Hendler wurde misstrauisch und fragte noch einmal beim Louvre für dieselben Termine nach. Dieses Mal allerdings gab er sich als Leiter einer italienischen und danach einer saudi-arabischen Studentengruppe aus. Und siehe da – für beide standen problemlos Plätze zur Verfügung.

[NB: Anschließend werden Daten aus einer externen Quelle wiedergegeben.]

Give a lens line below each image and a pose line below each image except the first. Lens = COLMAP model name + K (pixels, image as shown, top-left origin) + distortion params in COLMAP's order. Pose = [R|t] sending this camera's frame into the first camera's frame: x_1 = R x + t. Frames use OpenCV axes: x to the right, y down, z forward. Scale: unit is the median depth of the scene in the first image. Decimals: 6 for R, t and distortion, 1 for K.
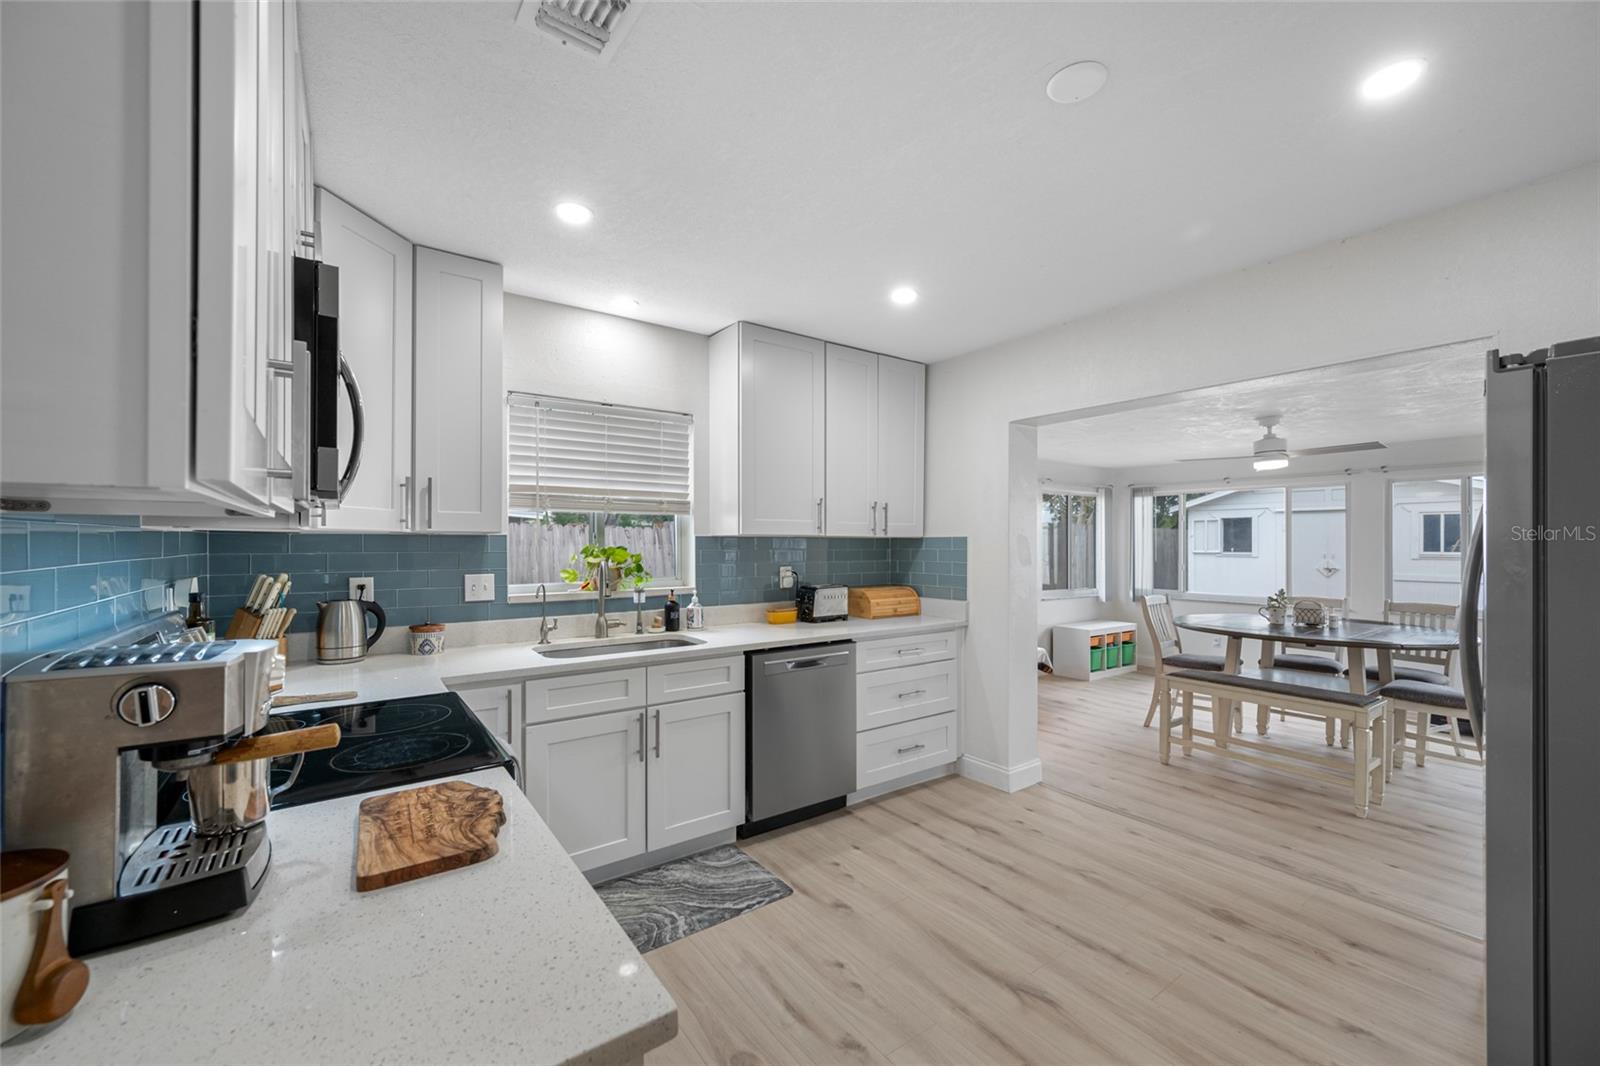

Der israelische Professor war zutiefst geschockt und kurz davor, die Reise abzusagen. Doch stattdessen wandte er sich an französische Freunde der Universität und die Behörden in Paris. Die untersuchen nun, ob es sich bei dem Vorfall um antisemitische Diskriminierung gehandelt habe.

Der Louvre dementierte das sofort und erklärte, man habe ein computergesteuertes Reservierungssystem, das ganz sicher nicht diskriminieren würde. In Sainte-Chapelle würden zwar Menschen die Termine vergeben, doch auch dort sei es schlicht ein Versehen und keine böse Absicht gewesen, hieß es. Professor Hendler will das nicht akzeptieren.

Und ich auch nicht. Zu groß scheint mir der Zufall, dass zwei französische Kulturinstitutionen gleichzeitig Israelis – und ausschließlich Israelis – einen Besuch verweigern. Allerdings würde ich die Erklärung liebend gern glauben. Denn ich kann damit leben, nicht nach Marokko zu reisen. Aber Paris ist wie meine dritte Heimat, ich fühle mich wunderbar in der Stadt, liebe das Flair, die Boulevards und unermesslichen Kunstschätze.

Ich sollte jetzt wohl sagen, dass ich auf alle, die mich nicht wollen, pfeife, dass sie mich mal ... können. Aber da ist auf einmal dieses Gefühl in meiner Magengegend. Und leider ist die Trauer viel stärker als der Trotz.